Chef Rinaldi, who hails from Corsica just off the Southern coast of France (think Napolean), cut his chops in France, and then landed the choice position first as Sous-Chef of Los Angleles’s Grande Dame, L’Orangerie, under our friend and gastronomic wizard, Ludo Lefebvre; and then stepping up as main chef once Ludo moved on to Bastide, When Rinaldi decided to move on, he took over Food and Beverage at the Pearl Beach Resort in Bora Bora, and then looked around at the gold mine that existed in this island paradise. It didn’t take long before he found the perfect little home on the coast of Bora Bora and transformed it into a Paul Gauguinesque cottage that accommodates only six tables; and outside, up a few dozen steep steps is a hidden one more table just perfect for lovers. From here, you can look down onto the garden patio, and over a small and private swimming pool that may end up as an after dinner treat for those more adventurous.

In the main cottage, a local artist has painted the ceiling with drawings of Tahitians dancing around you. At each table, there is a framed colorful piece of art, and some beautiful items of local jewelry; all are available for purchase, if you wish. Over the beautifully polished marble floors sits six charming tables, dressed in colorful cloths and set as if a group of friends were coming over. At the back of the room, the 31 year-old chef has his little kitchen from which he alone creates some of the most magnificent taste treats we’ve experienced in these South Pacific islands, let alone elsewhere in the world.

We suggest the tasting menu as it is the best way to experience what Chef can do in that little kitchen of his and without any help (by the way, if the Chef is ill or on vacation, the restaurant will close, so there is never anything less than perfection; otherwise, he keeps his restaurant open seven days a week, and we highly recommend making reservations way in advance from home by using his website at:; especially if you want the romantic table up the flight of stairs, then plan on reserving at least six months ahead).

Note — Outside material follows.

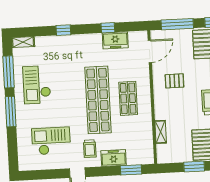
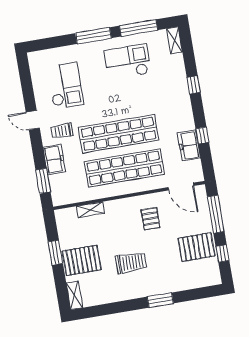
shop shelf: (128, 98) -> (124, 168), width x2.00, depth x1.36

The “Menu Discovery” for 85 Euros (or about $100, a true bargain in this part of the world) is nothing less than extraordinary. We began with the Amuse Bouche (“amuse your mouth’) which consisted of delicate crab on a salad of mesculin greens and sprinkled with some shaved parmesan cheese. Yum. The service was impeccable and the timing between courses also perfect (and something our restaurants in L.A. could learn from). Before we knew it, a little plate of fresh marinated ahi tuna arrived with vanilla oil dribbled on top. Oh my god, what more could we say that would translate onto the page? Following this, we devoured the Mahi Mahi (it’s dolphin fish, not the mammal dolphin, so don’t be scared off by it) baked with curry and coconut cream, the most amazing mashed potatoes we’ve eaten and garnished with a sliced banana on top. The local vanilla and coconut creams accented the entire dish such that the curry spice was a complimentary taste sensation.

As you know by now, Scott doesn’t eat red meat, and Michael had had his share of it at the moment, so we asked Chef (who came to our table himself and described the dishes prior to our ordering) to substitute something for this dish. He graciously accepted doing so, and suggested a lobster risotto, laced with parmesan cheese. The dish was so rich and exceptional that we both devoured it and almost couldn’t finish it, creating our first food oxymoron. We sipped on our bottle of Chateau Pez from St. Estephe 2000, a Bordeaux that complimented everything Chef served up to us. An appropriate ending, if this were not enough, two hot mouton chocolate (comprised of only the finest European chocolate) fondant cakes smothered with fresh homemade vanilla ice cream were delivered to our table for rapid consumption. And just when you thought it was safe to leave the table, the waiter whisked over a plate of petits fours for the road.

Between the atmosphere of this charming maison and the preparation and delivery of extraordinary dishes, we took the water taxi back to our motu across from Bora Bora, barely walked to our overwater bungalow, and fell swiftly asleep to the tune of the water lapping underneath our bed. Divine.